FOX local: an estimated $400k worth of live lobsters headed for Costco locations in the Midwest hijacked
A few years ago, I made a joke when there was a story about how a truck full of ramen noodles was heisted, how all in all, maybe $4.79 wholesale cost worth of product was actually lost. That the physical truck must have been the size of the Venezuelan land train that was transporting gasoline in the fourth Fast & Furious installment in order for it to amount to the reported cost of theft. That the thieves could probably make way more money on the scrap cost of the truck as opposed to black marketing ramen noodles.

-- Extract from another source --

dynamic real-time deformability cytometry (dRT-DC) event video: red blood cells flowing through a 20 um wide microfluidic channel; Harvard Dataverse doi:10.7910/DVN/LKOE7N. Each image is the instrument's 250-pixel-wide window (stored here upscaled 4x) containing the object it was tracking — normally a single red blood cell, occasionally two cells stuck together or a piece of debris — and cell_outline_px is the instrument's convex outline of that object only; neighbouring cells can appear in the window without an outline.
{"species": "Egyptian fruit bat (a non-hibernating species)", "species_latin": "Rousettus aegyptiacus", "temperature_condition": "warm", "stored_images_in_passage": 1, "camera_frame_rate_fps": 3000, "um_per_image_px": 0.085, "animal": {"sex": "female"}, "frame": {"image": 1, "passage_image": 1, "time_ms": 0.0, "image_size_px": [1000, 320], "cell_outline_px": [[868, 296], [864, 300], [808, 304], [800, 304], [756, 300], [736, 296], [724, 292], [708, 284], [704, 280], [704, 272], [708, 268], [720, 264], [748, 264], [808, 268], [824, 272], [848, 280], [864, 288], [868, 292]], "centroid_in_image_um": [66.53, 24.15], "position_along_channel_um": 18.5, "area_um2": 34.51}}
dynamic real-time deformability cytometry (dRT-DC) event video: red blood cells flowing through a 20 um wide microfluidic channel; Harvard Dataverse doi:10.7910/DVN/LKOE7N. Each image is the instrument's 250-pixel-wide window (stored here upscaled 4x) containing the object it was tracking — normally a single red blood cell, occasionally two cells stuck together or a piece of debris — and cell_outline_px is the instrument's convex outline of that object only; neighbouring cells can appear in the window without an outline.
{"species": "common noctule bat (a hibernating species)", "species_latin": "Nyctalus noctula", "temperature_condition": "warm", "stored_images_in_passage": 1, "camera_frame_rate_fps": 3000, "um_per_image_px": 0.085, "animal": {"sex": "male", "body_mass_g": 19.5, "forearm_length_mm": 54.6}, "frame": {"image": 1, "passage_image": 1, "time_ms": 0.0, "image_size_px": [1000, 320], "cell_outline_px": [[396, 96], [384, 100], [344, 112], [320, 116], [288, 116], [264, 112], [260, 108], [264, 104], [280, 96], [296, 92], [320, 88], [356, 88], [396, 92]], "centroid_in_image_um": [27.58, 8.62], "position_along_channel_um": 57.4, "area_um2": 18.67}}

Well, this is kind of the polar opposite of that joke, with a reported $400k worth of live lobsters getting stolen on the way to Costco stores. Where given the cost of inflation and white man greed, there were maybe like 350 live lobsters actually stolen, even factoring in the fact that they were headed to bulk bargain land Costco. I also like how they say locations, as in plural, in Illinois and Minnesota as if they’re trying to convince people that $400k worth of lobsters is more than perhaps two whole stores’ worth of inventory.
I also like how the article uses the word hijacked, because when I hear the term, I think of the scenes from Fast & Furious where a team of Vin Diesel’s street racers in slammed Honda Civics corner semis and use grappling hooks and daredevil jumps to subdue, incapacitate and eject truck drivers before making off with their cargo.

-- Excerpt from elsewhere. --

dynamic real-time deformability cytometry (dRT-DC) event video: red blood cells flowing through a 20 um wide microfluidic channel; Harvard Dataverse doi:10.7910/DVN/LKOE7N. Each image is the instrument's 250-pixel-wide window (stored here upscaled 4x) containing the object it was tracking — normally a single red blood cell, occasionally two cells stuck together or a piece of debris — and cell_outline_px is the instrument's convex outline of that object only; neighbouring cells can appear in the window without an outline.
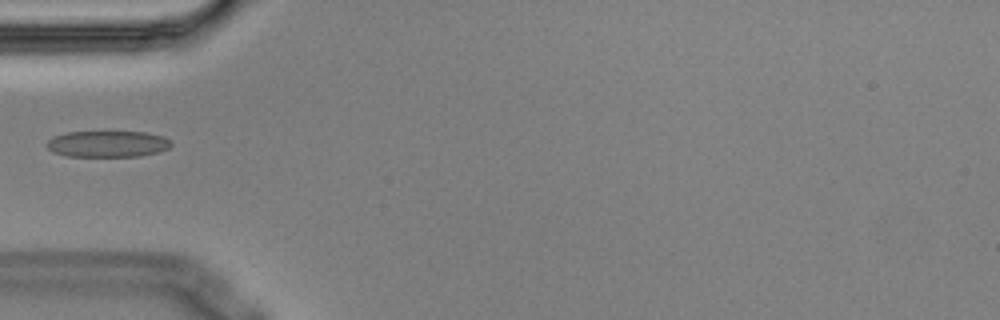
{"species": "Egyptian fruit bat (a non-hibernating species)", "species_latin": "Rousettus aegyptiacus", "temperature_condition": "cold", "stored_images_in_passage": 3, "camera_frame_rate_fps": 3000, "um_per_image_px": 0.085, "animal": {"sex": "male"}, "frame": {"image": 1, "passage_image": 3, "time_ms": 0.667, "image_size_px": [1000, 320], "cell_outline_px": [[172, 144], [168, 148], [160, 152], [140, 156], [64, 156], [52, 152], [44, 144], [52, 136], [64, 132], [144, 132], [164, 136], [172, 140]], "centroid_in_image_um": [9.13, 12.23], "position_along_channel_um": 75.9, "area_um2": 19.36}}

Because instead of a land train getting hijacked, the more likely reality is it was probably like a singular Ford F-350 that was just boosted from a roadside motel’s parking lot, where the thieves had no idea that they booty they were plundering were even lobsters. The driver was probably safely sleeping in a shitty bed with cigarette burns in the comforter. And in this case, the inventory is definitely more expensive than the vessel, and I can’t make the remark about how the truck would yield more in scrap than the cargo.

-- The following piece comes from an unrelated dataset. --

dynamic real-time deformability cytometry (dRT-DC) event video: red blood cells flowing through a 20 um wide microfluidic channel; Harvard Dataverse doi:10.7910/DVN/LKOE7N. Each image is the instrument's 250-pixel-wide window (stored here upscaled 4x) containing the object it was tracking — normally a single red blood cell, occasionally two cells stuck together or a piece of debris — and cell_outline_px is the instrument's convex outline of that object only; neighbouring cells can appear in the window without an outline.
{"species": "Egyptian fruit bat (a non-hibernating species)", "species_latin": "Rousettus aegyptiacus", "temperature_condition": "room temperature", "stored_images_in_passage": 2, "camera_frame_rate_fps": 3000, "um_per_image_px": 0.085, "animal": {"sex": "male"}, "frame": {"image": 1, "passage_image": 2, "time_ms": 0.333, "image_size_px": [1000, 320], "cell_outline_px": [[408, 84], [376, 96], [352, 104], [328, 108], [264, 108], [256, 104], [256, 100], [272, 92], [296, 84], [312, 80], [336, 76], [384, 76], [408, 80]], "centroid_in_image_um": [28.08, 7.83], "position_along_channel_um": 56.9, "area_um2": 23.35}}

I don’t imagine live crustaceans having a very high black market value, considering the pain in the ass it is to prepare them, well, but in the grand spectrum of things, it’ll suck for those two stores in the Midwest for those rich assholes who want Costco-priced lobsters and won’t be able to get any for a month until the next shipment can arrive, and even then, the cost will inevitably go up for all stores, since Costco is the type of company that probably wouldn’t want a single region to shoulder the brunt of the increase when all can instead.
Even with the FBI purportedly being on the case, I would wager that this is one of those news stories where nothing is going to be resolved, nobody is going to get caught and it’s just going to be forgotten except in the annals of a personal brog that nobody knows exists. I doubt that this is really so much a high-stakes organization arranging these kinds of heists as much as it’s some petty crooks with some theft skills playing burglary roulette and just hitting a mini jackpot in hitting up a ride with 350 lobsters in it.
But we got lobsters, highway hijinks, and the opportunity to make repeated Fast & Furious references, so it’s the perfect story for me to brog about.